Ignoring the thud as Locke obeyed, I opened the first door while trying not to let my nakedness feel like vulnerability. Bedroom one was barely large enough for a single twin bed, no bunk stacked above it.
“That’s mine,” Ylva said, appearing at my shoulder and offering me the dress I’d shed in order to run lupine. It was a thoughtful gesture, but the scrap of fabric had picked up her perfume as she carried it.

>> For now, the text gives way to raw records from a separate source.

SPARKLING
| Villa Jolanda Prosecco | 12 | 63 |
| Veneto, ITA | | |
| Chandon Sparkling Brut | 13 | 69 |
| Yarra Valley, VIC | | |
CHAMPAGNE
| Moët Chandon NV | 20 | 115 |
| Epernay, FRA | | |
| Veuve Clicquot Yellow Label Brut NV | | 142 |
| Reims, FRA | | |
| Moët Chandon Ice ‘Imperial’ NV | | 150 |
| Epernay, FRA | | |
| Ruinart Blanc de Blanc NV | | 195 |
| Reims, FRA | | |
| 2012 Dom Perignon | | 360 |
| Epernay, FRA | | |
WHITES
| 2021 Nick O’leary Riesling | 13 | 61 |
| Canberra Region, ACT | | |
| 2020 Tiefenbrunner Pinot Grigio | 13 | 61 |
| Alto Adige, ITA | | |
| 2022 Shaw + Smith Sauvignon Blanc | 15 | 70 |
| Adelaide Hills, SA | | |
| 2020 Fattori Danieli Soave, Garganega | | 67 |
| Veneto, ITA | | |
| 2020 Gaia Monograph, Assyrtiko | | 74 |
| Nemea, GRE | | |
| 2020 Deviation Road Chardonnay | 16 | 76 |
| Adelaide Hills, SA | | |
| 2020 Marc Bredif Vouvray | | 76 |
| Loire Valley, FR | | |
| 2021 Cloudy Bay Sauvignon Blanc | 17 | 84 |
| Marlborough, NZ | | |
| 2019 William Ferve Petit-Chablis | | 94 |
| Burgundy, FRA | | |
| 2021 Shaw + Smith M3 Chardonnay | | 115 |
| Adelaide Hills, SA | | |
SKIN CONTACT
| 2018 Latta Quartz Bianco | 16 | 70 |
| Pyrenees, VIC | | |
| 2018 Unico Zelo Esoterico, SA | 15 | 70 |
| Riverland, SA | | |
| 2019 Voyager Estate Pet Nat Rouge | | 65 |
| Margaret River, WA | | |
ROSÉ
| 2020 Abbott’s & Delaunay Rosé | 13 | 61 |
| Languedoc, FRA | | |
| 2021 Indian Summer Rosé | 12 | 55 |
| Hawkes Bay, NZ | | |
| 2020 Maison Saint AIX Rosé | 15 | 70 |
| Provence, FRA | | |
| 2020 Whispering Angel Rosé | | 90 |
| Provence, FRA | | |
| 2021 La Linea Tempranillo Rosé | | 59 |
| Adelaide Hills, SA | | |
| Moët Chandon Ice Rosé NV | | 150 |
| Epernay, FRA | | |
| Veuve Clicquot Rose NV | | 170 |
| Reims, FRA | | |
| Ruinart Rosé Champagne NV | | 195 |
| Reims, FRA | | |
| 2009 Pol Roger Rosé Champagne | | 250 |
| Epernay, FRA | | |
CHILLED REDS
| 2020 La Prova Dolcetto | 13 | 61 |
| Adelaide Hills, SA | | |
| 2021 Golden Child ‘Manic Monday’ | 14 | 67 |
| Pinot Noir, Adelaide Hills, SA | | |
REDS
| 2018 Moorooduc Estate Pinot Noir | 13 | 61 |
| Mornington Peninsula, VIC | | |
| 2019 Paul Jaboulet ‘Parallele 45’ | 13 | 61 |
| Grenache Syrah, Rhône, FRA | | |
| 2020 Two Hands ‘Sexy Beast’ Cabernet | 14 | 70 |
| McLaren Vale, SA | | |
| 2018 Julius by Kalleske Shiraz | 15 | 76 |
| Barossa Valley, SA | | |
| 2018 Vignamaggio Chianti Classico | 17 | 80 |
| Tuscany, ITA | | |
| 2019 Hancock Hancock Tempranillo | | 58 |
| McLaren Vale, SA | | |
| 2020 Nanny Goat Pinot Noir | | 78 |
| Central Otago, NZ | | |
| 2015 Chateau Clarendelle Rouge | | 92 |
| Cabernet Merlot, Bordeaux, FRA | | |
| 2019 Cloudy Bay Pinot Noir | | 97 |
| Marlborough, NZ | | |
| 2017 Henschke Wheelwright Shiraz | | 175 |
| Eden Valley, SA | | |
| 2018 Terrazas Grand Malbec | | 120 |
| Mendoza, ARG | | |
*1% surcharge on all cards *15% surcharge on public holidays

I had to force myself to slip into the haze of roses as she added: “I’ve slept there ever since I was a little girl. But if you want it…”
“Of course I’m not taking your room.” After all, it was far too small for me and Locke to even fit inside.
I was granted a short reprieve from bedroom-choosing when Ylva’s phone erupted into an extended bout of buzzing. “Yes, Chad, we all know what you want,” she muttered as she silenced notifications before stepping around me to open the second door. “You and Locke can have Pappa’s room,” she offered.
This space was big enough for a full bed at least. But there was only a narrow strip of floor, not wide enough for us to create even a nest of blankets there. Whoever chose this room would have to share the bed.
I must have stared a moment too long because Ylva dropped her voice to a soft whisper. “You and I could bunk in here if you’d prefer.”
Had she seen through my mating from the first moment she set eyes on us? Or had Locke told her something while I was running ahead in wolf form, trying not to hear anything that would lodge more ice into my chest?
Ylva was being kind, but my teeth still turned sharp as I graced her with a smile far less honest than the ones she’d offered me. “I’d prefer to spend the night with my mate.”